▸ Prompt
Return each line of the entries below that contains the word "clocks". The match is case-sensitive.

▸ Dataset records

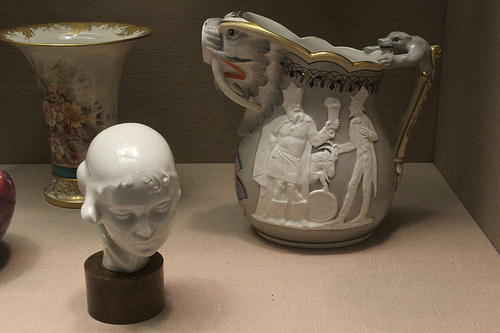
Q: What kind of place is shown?
A: It is a display.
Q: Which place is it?
A: It is a display.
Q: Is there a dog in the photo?
A: No, there are no dogs.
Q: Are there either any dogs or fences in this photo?
A: No, there are no dogs or fences.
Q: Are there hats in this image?
A: Yes, there is a hat.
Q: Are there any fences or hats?
A: Yes, there is a hat.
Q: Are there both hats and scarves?
A: No, there is a hat but no scarves.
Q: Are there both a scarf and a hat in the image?
A: No, there is a hat but no scarves.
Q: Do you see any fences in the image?
A: No, there are no fences.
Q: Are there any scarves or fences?
A: No, there are no fences or scarves.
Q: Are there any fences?
A: No, there are no fences.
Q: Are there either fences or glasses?
A: No, there are no fences or glasses.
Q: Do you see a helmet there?
A: No, there are no helmets.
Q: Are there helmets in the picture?
A: No, there are no helmets.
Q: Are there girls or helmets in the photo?
A: No, there are no helmets or girls.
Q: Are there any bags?
A: No, there are no bags.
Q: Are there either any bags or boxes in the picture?
A: No, there are no bags or boxes.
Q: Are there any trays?
A: No, there are no trays.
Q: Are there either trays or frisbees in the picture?
A: No, there are no trays or frisbees.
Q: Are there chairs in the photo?
A: No, there are no chairs.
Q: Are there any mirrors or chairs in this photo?
A: No, there are no chairs or mirrors.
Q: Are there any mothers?
A: No, there are no mothers.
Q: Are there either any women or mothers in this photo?
A: No, there are no mothers or women.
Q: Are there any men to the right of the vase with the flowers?
A: Yes, there are men to the right of the vase.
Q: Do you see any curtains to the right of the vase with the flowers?
A: No, there are men to the right of the vase.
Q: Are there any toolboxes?
A: No, there are no toolboxes.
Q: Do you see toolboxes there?
A: No, there are no toolboxes.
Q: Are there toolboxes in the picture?
A: No, there are no toolboxes.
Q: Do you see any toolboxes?
A: No, there are no toolboxes.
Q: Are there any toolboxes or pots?
A: No, there are no toolboxes or pots.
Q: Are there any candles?
A: No, there are no candles.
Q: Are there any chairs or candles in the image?
A: No, there are no candles or chairs.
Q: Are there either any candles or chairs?
A: No, there are no candles or chairs.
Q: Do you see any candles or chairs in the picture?
A: No, there are no candles or chairs.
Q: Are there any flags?
A: No, there are no flags.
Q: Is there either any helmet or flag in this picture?
A: No, there are no flags or helmets.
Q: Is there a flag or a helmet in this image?
A: No, there are no flags or helmets.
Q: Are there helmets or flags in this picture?
A: No, there are no flags or helmets.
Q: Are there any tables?
A: Yes, there is a table.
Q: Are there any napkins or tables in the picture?
A: Yes, there is a table.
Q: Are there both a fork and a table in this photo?
A: No, there is a table but no forks.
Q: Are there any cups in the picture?
A: No, there are no cups.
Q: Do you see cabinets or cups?
A: No, there are no cups or cabinets.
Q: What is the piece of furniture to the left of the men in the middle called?
A: The piece of furniture is a table.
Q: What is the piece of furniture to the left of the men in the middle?
A: The piece of furniture is a table.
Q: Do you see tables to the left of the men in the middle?
A: Yes, there is a table to the left of the men.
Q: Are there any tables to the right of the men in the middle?
A: No, the table is to the left of the men.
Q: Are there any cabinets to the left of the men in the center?
A: No, there is a table to the left of the men.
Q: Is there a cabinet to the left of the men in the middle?
A: No, there is a table to the left of the men.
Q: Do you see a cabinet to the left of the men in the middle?
A: No, there is a table to the left of the men.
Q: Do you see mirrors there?
A: No, there are no mirrors.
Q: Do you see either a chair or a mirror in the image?
A: No, there are no mirrors or chairs.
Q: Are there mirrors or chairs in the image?
A: No, there are no mirrors or chairs.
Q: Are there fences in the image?
A: No, there are no fences.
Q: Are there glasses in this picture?
A: No, there are no glasses.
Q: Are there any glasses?
A: No, there are no glasses.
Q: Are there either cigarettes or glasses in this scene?
A: No, there are no glasses or cigarettes.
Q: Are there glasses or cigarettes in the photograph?
A: No, there are no glasses or cigarettes.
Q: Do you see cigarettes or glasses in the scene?
A: No, there are no glasses or cigarettes.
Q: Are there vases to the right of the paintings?
A: Yes, there is a vase to the right of the paintings.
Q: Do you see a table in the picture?
A: Yes, there is a table.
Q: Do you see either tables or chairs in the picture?
A: Yes, there is a table.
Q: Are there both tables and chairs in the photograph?
A: No, there is a table but no chairs.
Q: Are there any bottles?
A: No, there are no bottles.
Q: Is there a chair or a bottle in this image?
A: No, there are no bottles or chairs.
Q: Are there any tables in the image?
A: Yes, there is a table.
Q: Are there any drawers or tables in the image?
A: Yes, there is a table.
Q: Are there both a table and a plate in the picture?
A: No, there is a table but no plates.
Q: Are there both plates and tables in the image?
A: No, there is a table but no plates.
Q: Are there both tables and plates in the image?
A: No, there is a table but no plates.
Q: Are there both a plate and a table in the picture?
A: No, there is a table but no plates.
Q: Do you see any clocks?
A: No, there are no clocks.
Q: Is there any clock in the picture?
A: No, there are no clocks.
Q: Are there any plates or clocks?
A: No, there are no clocks or plates.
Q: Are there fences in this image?
A: No, there are no fences.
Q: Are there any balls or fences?
A: No, there are no fences or balls.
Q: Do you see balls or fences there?
A: No, there are no fences or balls.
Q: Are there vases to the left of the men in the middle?
A: Yes, there is a vase to the left of the men.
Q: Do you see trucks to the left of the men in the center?
A: No, there is a vase to the left of the men.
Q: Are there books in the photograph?
A: No, there are no books.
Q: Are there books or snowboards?
A: No, there are no books or snowboards.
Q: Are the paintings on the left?
A: Yes, the paintings are on the left of the image.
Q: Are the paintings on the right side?
A: No, the paintings are on the left of the image.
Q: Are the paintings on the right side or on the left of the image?
A: The paintings are on the left of the image.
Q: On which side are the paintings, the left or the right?
A: The paintings are on the left of the image.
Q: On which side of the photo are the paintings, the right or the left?
A: The paintings are on the left of the image.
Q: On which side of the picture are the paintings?
A: The paintings are on the left of the image.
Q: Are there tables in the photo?
A: Yes, there is a table.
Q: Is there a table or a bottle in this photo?
A: Yes, there is a table.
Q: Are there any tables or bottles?
A: Yes, there is a table.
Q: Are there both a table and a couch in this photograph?
A: No, there is a table but no couches.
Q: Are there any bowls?
A: No, there are no bowls.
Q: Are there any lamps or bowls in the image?
A: No, there are no bowls or lamps.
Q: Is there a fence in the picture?
A: No, there are no fences.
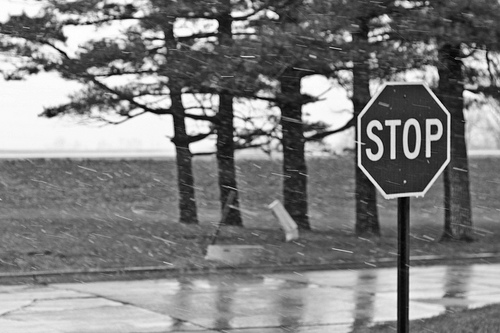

▸ Output of the task
Q: Do you see any clocks?
A: No, there are no clocks.
A: No, there are no clocks.
Q: Are there any plates or clocks?
A: No, there are no clocks or plates.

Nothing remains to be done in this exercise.